ACTIVITY:
Copy out the lines below word for word, leaving out the pictures.

Text data extracted from a page
______
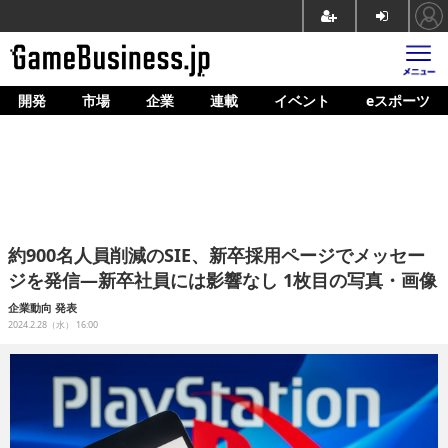
開発
市場
企業
連載
イベント
eスポーツ
ホーム
ゲーム開発
市場
マネタイズ
約900名人員削減のSIE、新卒採用ページでメッセー
企業動向
ジを発信―新卒社員には影響なし 1枚目の写真・画像
人材育成
企業動向
発表
2024.2.28（水） 16:00
産業政策
連載
イベント/セミナー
______
RESULT:
開発
市場
企業
連載
イベント
eスポーツ
ホーム
ゲーム開発
市場
マネタイズ
約900名人員削減のSIE、新卒採用ページでメッセー
企業動向
ジを発信―新卒社員には影響なし 1枚目の写真・画像
人材育成
企業動向
発表
2024.2.28（水） 16:00
産業政策
連載
イベント/セミナー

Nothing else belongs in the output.